_Exercise A_
Copy out the post about DBD::Oracle LOB handling and UTF-8 data in full, word for word.

_Selected excerpt_
The code below demonstrates. I thought it may be that ora_auto_lob does not work on statement handles created for returned cursors so I attempted to use the DBD::Oracle lob functions to get the data but this data is UTF8 and does not come back correctly. Here again the DBD::Oracle pod says:

  Warning: Currently multi-byte character set issues have not been fully
  worked out. So these methods may not do what you expect if either the
  Perl data is utf8 or the CLOB is a multi-byte character set (including
  uft8). The current behaviour in these situations may not be correct
  and is subject to change.

Anyone got any suggestions?

_Data listing_
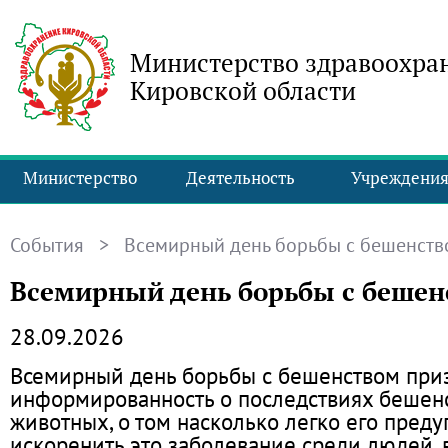
Министерство здравоохра
Кировской области
Министерство
Деятельность
Учреждени
События
> Всемирный день борьбы с бешенств
Всемирный день борьбы с бешен
28.09.2026
Всемирный день борьбы с бешенством при
информированность о последствиях бешенс
животных, о том насколько легко его преду
искоренить это заболевание среди людей, в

_Exercise B_
Rewrite the text lines of the listing above, changing "28.09.2026" to "28.09.2025" and keeping everything else the same. Leave out the pictures.

_Result A_
The code below demonstrates. I thought it may be that ora_auto_lob does not work on statement handles created for returned cursors so I attempted to use the DBD::Oracle lob functions to get the data but this data is UTF8 and does not come back correctly. Here again the DBD::Oracle pod says:

  Warning: Currently multi-byte character set issues have not been fully
  worked out. So these methods may not do what you expect if either the
  Perl data is utf8 or the CLOB is a multi-byte character set (including
  uft8). The current behaviour in these situations may not be correct
  and is subject to change.

Anyone got any suggestions?

_Result B_
Министерство здравоохра
Кировской области
Министерство
Деятельность
Учреждени
События
> Всемирный день борьбы с бешенств
Всемирный день борьбы с бешен
28.09.2025
Всемирный день борьбы с бешенством при
информированность о последствиях бешенс
животных, о том насколько легко его преду
искоренить это заболевание среди людей, в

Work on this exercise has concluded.